El aumento del coste de la vida está obligando a miles de trabajadores de Albacete y Castilla-La Mancha a replantearse sus vacaciones de verano. Lejos de mantener los planes previstos, la mayoría reconoce que tendrá que hacer ajustes para poder viajar, principalmente reduciendo los días de estancia o buscando destinos más económicos.
Así lo refleja el último estudio elaborado por Randstad, que concluye que el 80,5 % de los trabajadores castellanomanchegos modificará sus vacaciones estivales debido al incremento de los precios. En concreto, un 42,6 % recortará los días de viaje, mientras que un 37,9 % optará por destinos o alojamientos más baratos. Solo un 19,5 % asegura que podrá mantener sus vacaciones tal y como las había planeado.
Castilla-La Mancha se sitúa además entre las comunidades autónomas donde más se reducirá la duración de las vacaciones. El porcentaje de trabajadores que acortará su estancia es muy similar al registrado en la Comunidad de Madrid (42,2 %) y superior al de otras regiones donde la prioridad pasa por encontrar alternativas más económicas.
El bolsillo también cambia el día a día
El impacto de la inflación no solo se deja notar en las vacaciones. El estudio revela que el 91,2 % de los trabajadores de Castilla-La Mancha ha tenido que modificar sus hábitos de consumo cotidianos como consecuencia del aumento del coste de la vida. De ellos, un 78,5 % afirma haber cambiado sus hábitos de forma generalizada, mientras que un 12,8 % lo ha hecho en determinadas situaciones.

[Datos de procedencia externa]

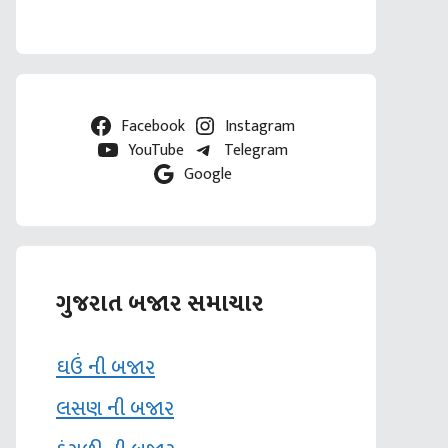
Facebook
Instagram
YouTube
Telegram
Google
ગુજરાત બજાર સમાચાર
ઘઉં ની બજાર
લસણ ની બજાર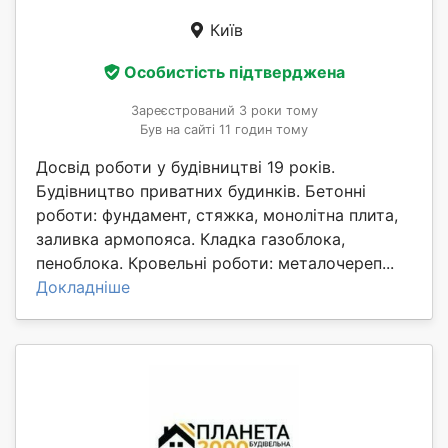
Київ
Особистість підтверджена
Зареєстрований 3 роки тому
Був на сайті 11 годин тому
Досвід роботи у будівництві 19 років.
Будівництво приватних будинків. Бетонні
роботи: фундамент, стяжка, монолітна плита,
заливка армопояса. Кладка газоблока,
пеноблока. Кровельні роботи: металочереп...
Докладніше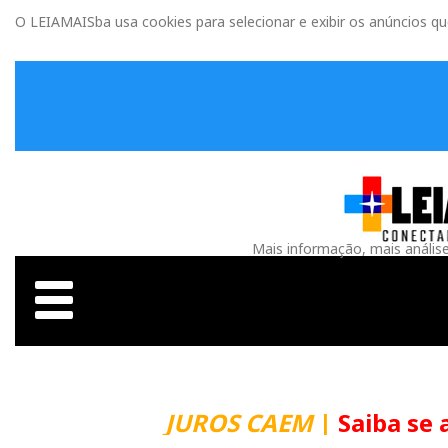
O LEIAMAISba usa cookies para selecionar e exibir os anúncios q
Mais informação, mais anális
JUROS CAEM
|
Saiba se 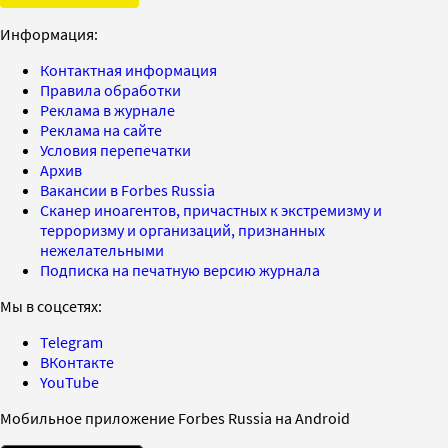
Информация:
Контактная информация
Правила обработки
Реклама в журнале
Реклама на сайте
Условия перепечатки
Архив
Вакансии в Forbes Russia
Сканер иноагентов, причастных к экстремизму и
терроризму и организаций, признанных
нежелательными
Подписка на печатную версию журнала
Мы в соцсетях:
Telegram
ВКонтакте
YouTube
Мобильное приложение Forbes Russia на Android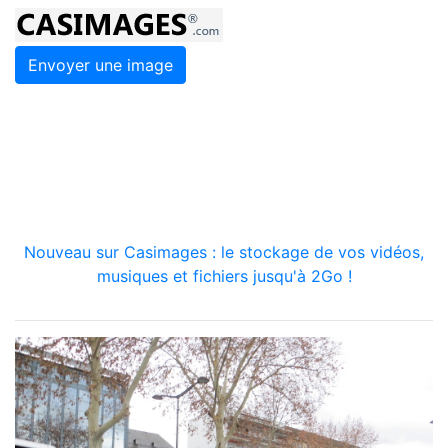
Envoyer une image
Nouveau sur Casimages : le stockage de vos vidéos,
musiques et fichiers jusqu'à 2Go !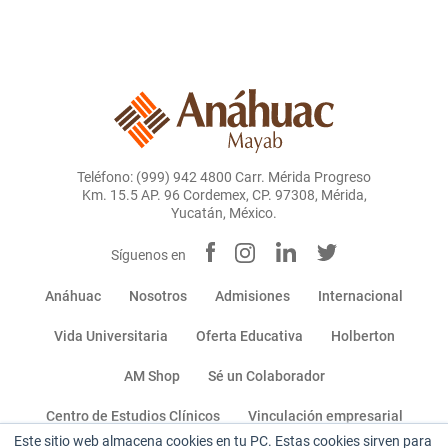
Teléfono: (999) 942 4800 Carr. Mérida Progreso
Km. 15.5 AP. 96 Cordemex, CP. 97308, Mérida,
Yucatán, México.
Síguenos en
Anáhuac
Nosotros
Admisiones
Internacional
Vida Universitaria
Oferta Educativa
Holberton
AM Shop
Sé un Colaborador
Centro de Estudios Clínicos
Vinculación empresarial
Este sitio web almacena cookies en tu PC. Estas cookies sirven para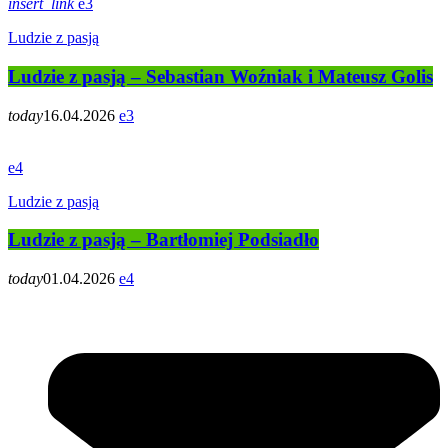
insert_link
3
Ludzie z pasją
Ludzie z pasją – Sebastian Woźniak i Mateusz Golis
today
16.04.2026
3
4
Ludzie z pasją
Ludzie z pasją – Bartłomiej Podsiadło
today
01.04.2026
4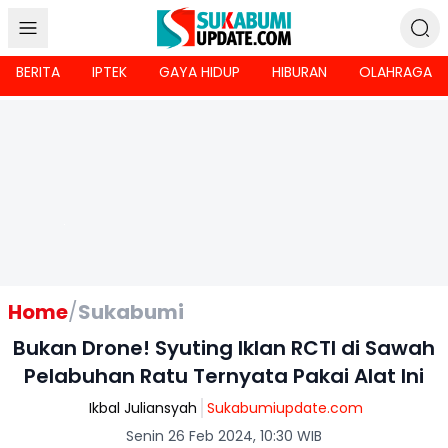
BERITA
IPTEK
GAYA HIDUP
HIBURAN
OLAHRAGA
Home
/
Sukabumi
Bukan Drone! Syuting Iklan RCTI di Sawah
Pelabuhan Ratu Ternyata Pakai Alat Ini
Ikbal Juliansyah
Sukabumiupdate.com
Senin 26 Feb 2024, 10:30 WIB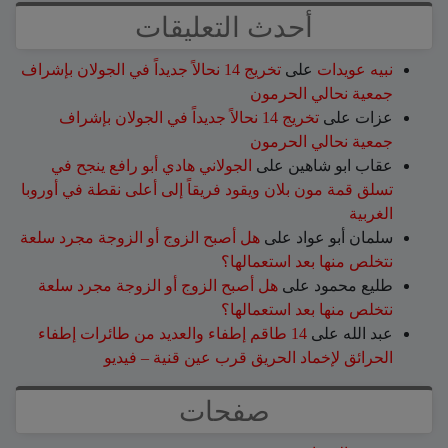
أحدث التعليقات
نبيه عويدات
على
تخريج 14 نحالاً جديداً في الجولان بإشراف
جمعية نحالي الحرمون
عزات
على
تخريج 14 نحالاً جديداً في الجولان بإشراف
جمعية نحالي الحرمون
عقاب ابو شاهين
على
الجولاني هادي أبو رافع ينجح في
تسلق قمة مون بلان ويقود فريقاً إلى أعلى نقطة في أوروبا
الغربية
سلمان أبو عواد
على
هل أصبح الزوج أو الزوجة مجرد سلعة
نتخلص منها بعد استعمالها؟
طليع محمود
على
هل أصبح الزوج أو الزوجة مجرد سلعة
نتخلص منها بعد استعمالها؟
عبد الله
على
14 طاقم إطفاء والعديد من طائرات إطفاء
الحرائق لإخماد الحريق قرب عين قنية – فيديو
صفحات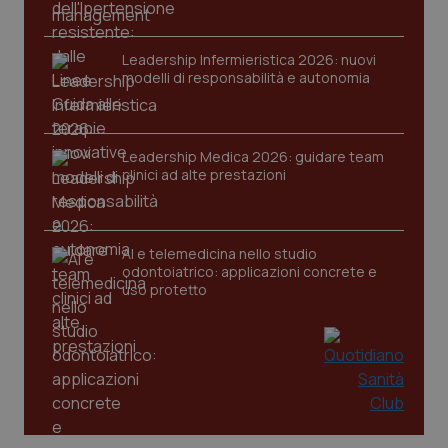
VISITOR_PRIVACY_METADATA
5 mesi
YouTube
settim
.youtube.com
Leadership Infermieristica 2026: nuovi
modelli di responsabilità e autonomia
Leadership Medica 2026: guidare team
clinici ad alte prestazioni
AI e telemedicina nello studio
odontoiatrico: applicazioni concrete e
uso protetto
CookieScriptConsent
5 mesi
CookieScript
settim
www.quotidianosanita.it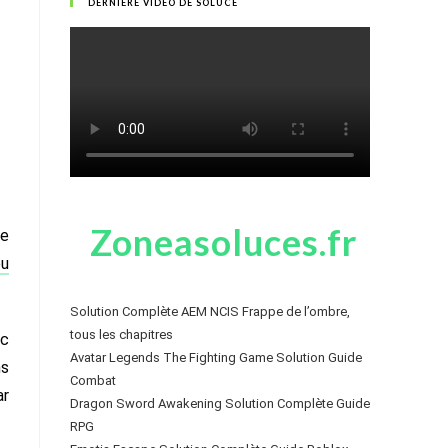
DERNIÈRE VIDÉO DE SOLUCE
Zoneasoluces.fr
de
eu
Solution Complète AEM NCIS Frappe de l’ombre,
tous les chapitres
nc
Avatar Legends The Fighting Game Solution Guide
ns
Combat
ar
Dragon Sword Awakening Solution Complète Guide
RPG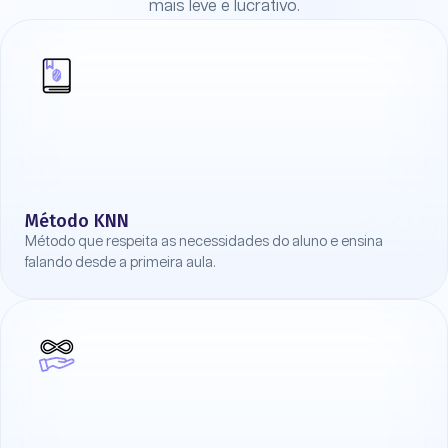
mais leve e lucrativo.
Método KNN
Método que respeita as necessidades do aluno e ensina
falando desde a primeira aula.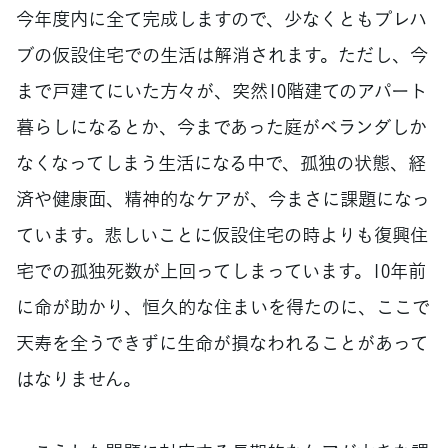
今年度内に全て完成しますので、少なくともプレハ
ブの仮設住宅での生活は解消されます。ただし、今
まで戸建てにいた方々が、突然10階建てのアパート
暮らしになるとか、今まであった庭がベランダしか
なくなってしまう生活になる中で、孤独の状態、経
済や健康面、精神的なケアが、今まさに課題になっ
ています。悲しいことに仮設住宅の時よりも復興住
宅での孤独死数が上回ってしまっています。10年前
に命が助かり、恒久的な住まいを得たのに、ここで
天寿を全うできずに生命が損なわれることがあって
はなりません。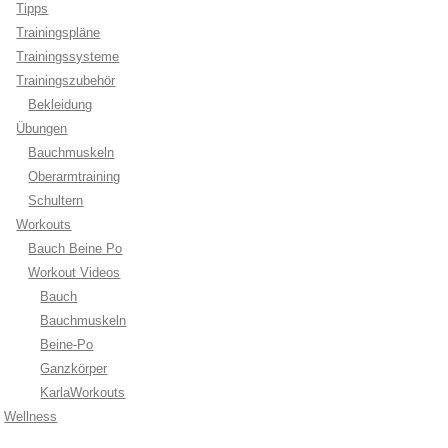
Tipps
Trainingspläne
Trainingssysteme
Trainingszubehör
Bekleidung
Übungen
Bauchmuskeln
Oberarmtraining
Schultern
Workouts
Bauch Beine Po
Workout Videos
Bauch
Bauchmuskeln
Beine-Po
Ganzkörper
KarlaWorkouts
Wellness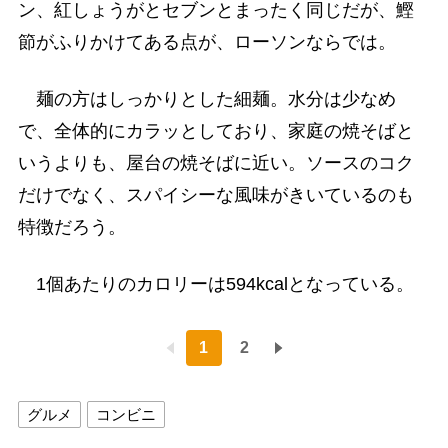
ン、紅しょうがとセブンとまったく同じだが、鰹
節がふりかけてある点が、ローソンならでは。
麺の方はしっかりとした細麺。水分は少なめ
で、全体的にカラッとしており、家庭の焼そばと
いうよりも、屋台の焼そばに近い。ソースのコク
だけでなく、スパイシーな風味がきいているのも
特徴だろう。
1個あたりのカロリーは594kcalとなっている。
1
2
グルメ
コンビニ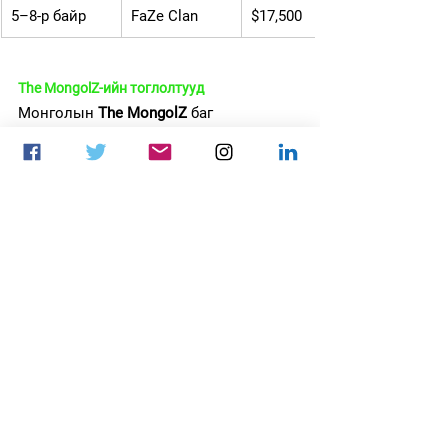
5–8-р байр
FaZe Clan
$17,500
The MongolZ-ийн тоглолтууд
Монголын 
The MongolZ
 баг 
Белградын тэмцээнд гайхалтай 
тоглолт үзүүлж, финалд хүртэлх 
замналдаа дэлхийн шилдэг багуудыг 
ээлж дараалан буулгаж авсан.
Swiss Stage
: 
3DMAX
 багт ялагдсан 
ч, 
Lynn vision, Tyloo, Faze clan
багуудыг хожиж плейоффт гарав.
Плейоффын эхний шатанд
: 
Blast 
Open Fall 2025
 тэмцээний аваргын 
цомыг аваад удаагүй байсан 
G2 
Esports
 багийг 2-1 харьцаатай 
буулган авлаа.
Хагас финал
: 
Team Liquid
 багийг 2-
1 харьцаатай хожин аваргын 
төлөө өрсөлдөхөөр болов.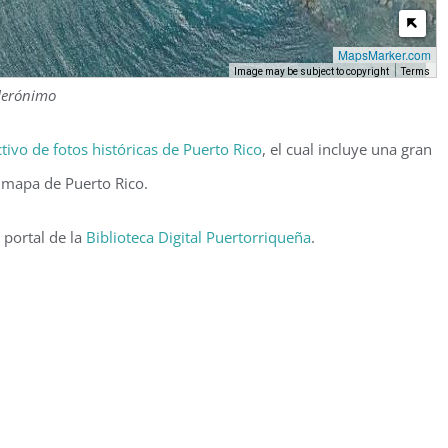
MapsMarker.com
Image may be subject to copyright
Terms
 Jerónimo
tivo de fotos históricas de Puerto Rico
, el cual incluye una gran
n mapa de Puerto Rico.
 portal de la
Biblioteca Digital Puertorriqueña
.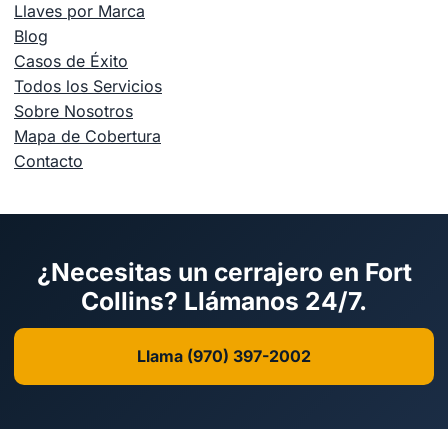
Llaves por Marca
Blog
Casos de Éxito
Todos los Servicios
Sobre Nosotros
Mapa de Cobertura
Contacto
¿Necesitas un cerrajero en Fort
Collins? Llámanos 24/7.
Llama (970) 397-2002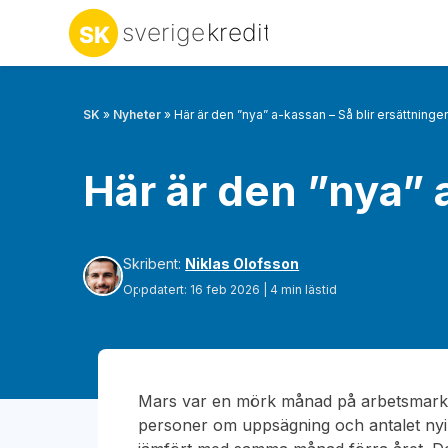
SK
»
Nyheter
»
Här är den ”nya” a-kassan – Så blir ersättninge
Här är den ”nya” 
Skribent:
Niklas Olofsson
Oppdatert: 16 feb 2026 | 4 min lästid
Mars var en mörk månad på arbetsmarkn
personer om uppsägning och antalet ny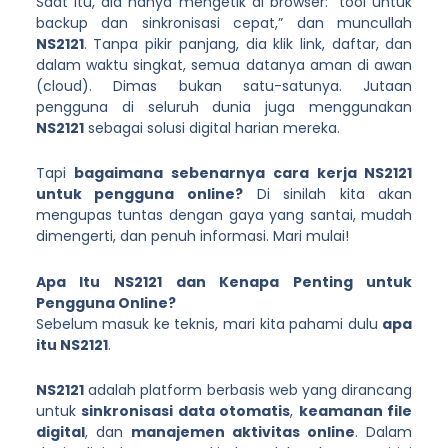
Saat itu, dia hanya mengetik di browser: “tool untuk
backup dan sinkronisasi cepat,” dan muncullah
NS2121
. Tanpa pikir panjang, dia klik link, daftar, dan
dalam waktu singkat, semua datanya aman di awan
(cloud). Dimas bukan satu-satunya. Jutaan
pengguna di seluruh dunia juga menggunakan
NS2121
sebagai solusi digital harian mereka.
Tapi
bagaimana sebenarnya cara kerja NS2121
untuk pengguna online?
Di sinilah kita akan
mengupas tuntas dengan gaya yang santai, mudah
dimengerti, dan penuh informasi. Mari mulai!
Apa Itu NS2121 dan Kenapa Penting untuk
Pengguna Online?
Sebelum masuk ke teknis, mari kita pahami dulu
apa
itu NS2121
.
NS2121
adalah platform berbasis web yang dirancang
untuk
sinkronisasi data otomatis
,
keamanan file
digital
, dan
manajemen aktivitas online
. Dalam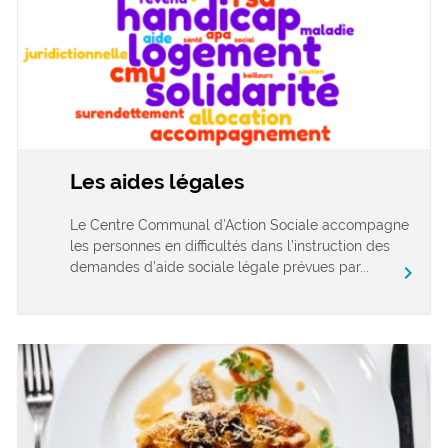
Les aides légales
Le Centre Communal d’Action Sociale accompagne
les personnes en difficultés dans l’instruction des
demandes d’aide sociale légale prévues par...
chevron_right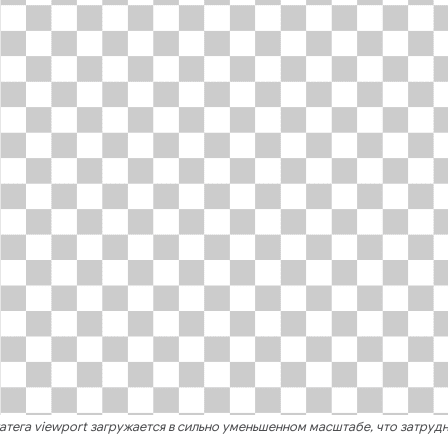
атега viewport загружается в сильно уменьшенном масштабе, что затрудня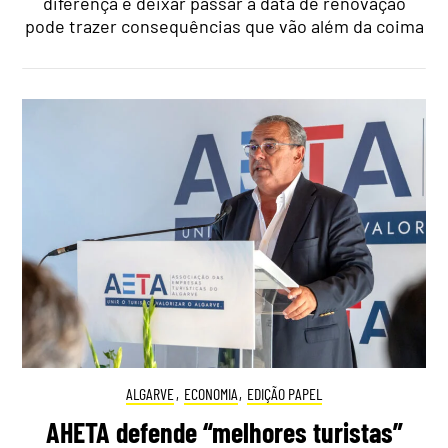
diferença e deixar passar a data de renovação
pode trazer consequências que vão além da coima
ALGARVE
,
ECONOMIA
,
EDIÇÃO PAPEL
AHETA defende “melhores turistas”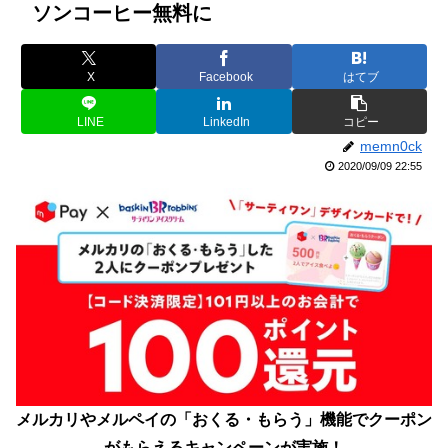
ソンコーヒー無料に
X
Facebook
はてブ
LINE
LinkedIn
コピー
memn0ck
2020/09/09 22:55
メルカリやメルペイの「おくる・もらう」機能でクーポン
がもらえるキャンペーンが実施！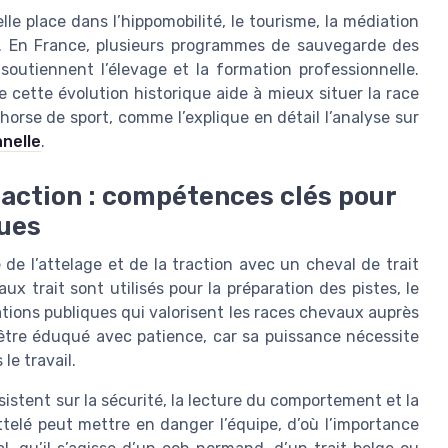
le place dans l’hippomobilité, le tourisme, la médiation
on. En France, plusieurs programmes de sauvegarde des
 soutiennent l’élevage et la formation professionnelle.
 cette évolution historique aide à mieux situer la race
 horse de sport, comme l’explique en détail l’analyse sur
nnelle
.
traction : compétences clés pour
ques
 de l’attelage et de la traction avec un cheval de trait
x trait sont utilisés pour la préparation des pistes, le
tions publiques qui valorisent les races chevaux auprès
 être éduqué avec patience, car sa puissance nécessite
e travail.
sistent sur la sécurité, la lecture du comportement et la
telé peut mettre en danger l’équipe, d’où l’importance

A nivel nacional, la tendencia es similar. El 77,3 % de los trabajadores españoles reconoce que el encarecimiento de los precios condicionará sus vacaciones este verano y un 73,9 % ya ha cambiado su forma de consumir en el día a día.
Menos días fuera y destinos más baratos
Según la encuesta, realizada entre cerca de 5.700 trabajadores, el presupuesto destinado a las vacaciones se ha convertido en uno de los principales sacrificios de este verano. En España, el 40,1 % reducirá la duración de sus viajes, mientras que el 37,2 % buscará alojamientos o destinos más asequibles. Apenas un 22,7 % podrá disfrutar de sus vacaciones sin realizar ningún tipo de ajuste.
El informe también pone de manifiesto que las mujeres son quienes más modificarán sus planes estivales. El 80,1 % reconoce que tendrá que hacer cambios, frente al 74,6 % de los hombres. Además, el grupo de edad comprendido entre los 25 y los 44 años es el más afectado, ya que casi ocho de cada diez trabajadores de esa franja cambiarán sus vacaciones, especialmente por el peso que tienen en su economía gastos como la hipoteca o el alquiler.
Por último, el nivel de estudios también marca diferencias. Los trabajadores con formación de posgrado son los que en mayor medida podrán mantener sus vacaciones sin cambios, mientras que quienes cuentan con estudios básicos o de Bachillerato y Formación Profesional son los que más se verán obligados a reducir los días de viaje para ajustar el presupuesto.